The paper attempts to answer the demand of van de Vrande et al. [2009] and more recently Salter et al. [2014] to study motives and challenges related to open innovation in a detailed manner using quantitative research methods. The literature review reveals that various drivers as well as barriers for open innovation can be identified. Drivers can be divided into internal and external factors, wherein the former one can be further divided into market-driven motives and drivers related to innovation processes. Barriers can be divided into internal and external factors. The study shows that internal drivers and barriers are more important than external ones for innovative firms in Poland. Firms engage in open innovation mainly due to market-driven motives and the main barriers are related to legal and financial constraints. The literature also suggests that different industries may adopt open innovation for different reasons and there may be differences in barriers for open innovation. Our study does not support this conclusion as for most of drivers and barriers we did not find statistically significant differences between high-tech and non-high-tech industries. The statistically significant difference was accounted only for the one driver and one barrier, respectively: increasing revenues from innovation and a lack of aim alignment; selected driver and barrier were pointed more often by respondents from non-high-tech than high-tech industries.
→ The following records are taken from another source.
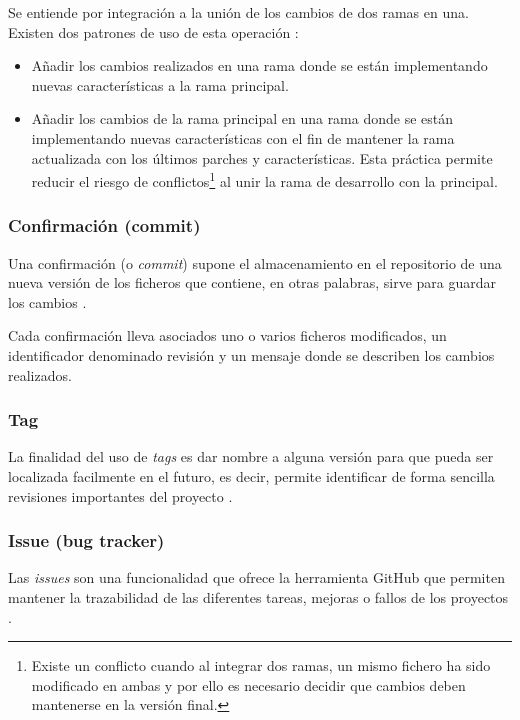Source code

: Se entiende por integración a la unión de los cambios de dos ramas en una. Existen dos patrones de uso de esta operación \cite{sbf5:git3}:

\begin{itemize}
	\item Añadir los cambios realizados en una rama donde se están implementando nuevas características a la rama principal.
	\item Añadir los cambios de la rama principal en una rama donde se están implementando nuevas características con el fin de mantener la rama actualizada con los últimos parches y características. Esta práctica permite reducir el riesgo de conflictos\footnote{Existe un conflicto cuando al integrar dos ramas, un mismo fichero ha sido modificado en ambas y por ello es necesario decidir que cambios deben mantenerse en la versión final.} al unir la rama de desarrollo con la principal.
\end{itemize}


\subsubsection{Confirmación (commit)}

Una confirmación (o \textit{commit}) supone el almacenamiento en el repositorio de una nueva versión de los ficheros que contiene, en otras palabras, sirve para guardar los cambios \cite{Chacon:2014:PG:2695634}.

Cada confirmación lleva asociados uno o varios ficheros modificados, un identificador denominado revisión y un mensaje donde se describen los cambios realizados.

\subsubsection{Tag}

La finalidad del uso de \textit{tags} es dar nombre a alguna versión para que pueda ser localizada facilmente en el futuro, es decir, permite identificar de forma sencilla revisiones importantes del proyecto \cite{wiki:002}.

\subsubsection{Issue (bug tracker)}

Las \textit{issues} son una funcionalidad que ofrece la herramienta GitHub que permiten mantener la trazabilidad de las diferentes tareas, mejoras o fallos de los proyectos \cite{github:issues}.


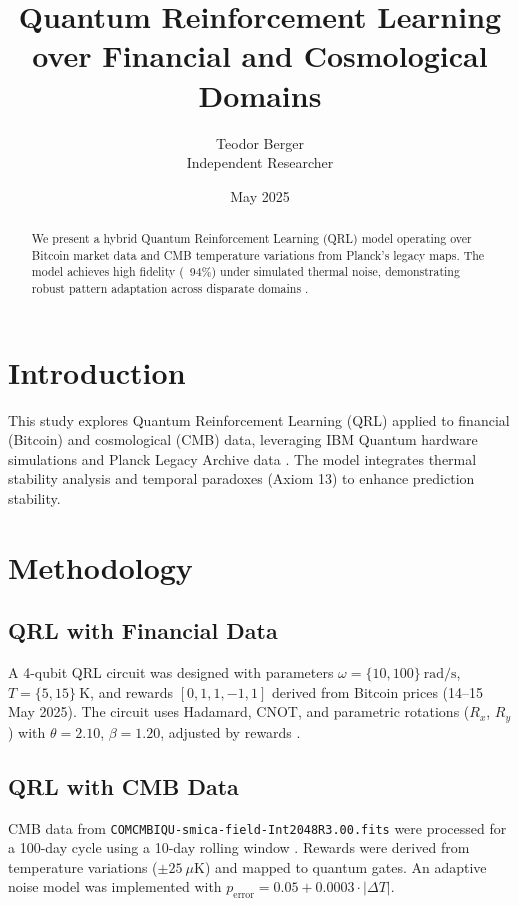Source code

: \documentclass{article}
\title{Quantum Reinforcement Learning over Financial and Cosmological Domains}
\author{Teodor Berger \\ Independent Researcher}
\date{May 2025}
\begin{document}
\maketitle

\begin{abstract}
We present a hybrid Quantum Reinforcement Learning (QRL) model operating over Bitcoin market data and CMB temperature variations from Planck’s legacy maps. The model achieves high fidelity (~94\%) under simulated thermal noise, demonstrating robust pattern adaptation across disparate domains \cite{PlanckLegacy}.
\end{abstract}

\section{Introduction}
This study explores Quantum Reinforcement Learning (QRL) applied to financial (Bitcoin) and cosmological (CMB) data, leveraging IBM Quantum hardware simulations \cite{QiskitDocs} and Planck Legacy Archive data \cite{PlanckLegacy}. The model integrates thermal stability analysis and temporal paradoxes (Axiom 13) to enhance prediction stability.

\section{Methodology}
\subsection{QRL with Financial Data}
A 4-qubit QRL circuit was designed with parameters $\omega = \{10, 100\}~\text{rad/s}$, $T = \{5, 15\}~\text{K}$, and rewards $[0, 1, 1, -1, 1]$ derived from Bitcoin prices (14--15 May 2025). The circuit uses Hadamard, CNOT, and parametric rotations ($R_x$, $R_y$) with $\theta=2.10$, $\beta=1.20$, adjusted by rewards \cite{QiskitDocs}.

\subsection{QRL with CMB Data}
CMB data from \texttt{COM\discretionary{-}{}{}CMB\discretionary{-}{}{}IQU-smica-field-Int\discretionary{-}{}{}2048\discretionary{-}{}{}R3.00.fits} were processed for a 100-day cycle using a 10-day rolling window \cite{AstropyFITS}. Rewards were derived from temperature variations ($\pm 25~\mu$K) and mapped to quantum gates. An adaptive noise model was implemented with $p_{\text{error}} = 0.05 + 0.0003 \cdot |\Delta T|$.
\end{document}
Although the research has reached its aims, there are some unavoidable limitations. First, conducted research referred only to open innovation in Poland, and thus the generalizability of results to other countries cannot be done as national idiosyncrasies may influence open innovation [Keupp and Gassmann, 2009; Galia et al., 2012; Garriga et al., 2013; Klimas, 2015; Pervan et al., 2015]. Therefore, more cross-national research on open innovation would be desirable. Second, the study compares only high-tech and non-high-tech industries, while it may be interesting to explore differences between manufacturing and services industries as well, especially that manufacturing industries should explored more widely than the service industries [Hossain, 2016; Chesbrough, 2020]. Third, the list of drivers and barriers is probably not complete as the other factors proposed by past studies were not included in the survey. The fourth point is that there are statistical and data limitations. Although our sample is extensive (it ensures the statistical significance of results at the level 0.05), there is a chance that number of micro firms is not sufficient, especially that they are considered as a source of breakthrough innovations. Comparing start-ups to older established SMEs may be also interesting, especially that the most recent study of Gimenez-Fernandez et al. [2020] found that external knowledge sourcing makes a higher contribution to the innovation performance of new compared to older small firms, but only in high-tech settings. Thus, future studies should also include and start-ups at different phases in the life cycle. In addition, our data are subjective in nature as we asked opinions from single representative of a firm. So, in future research data should be obtained from different respondents from a firm.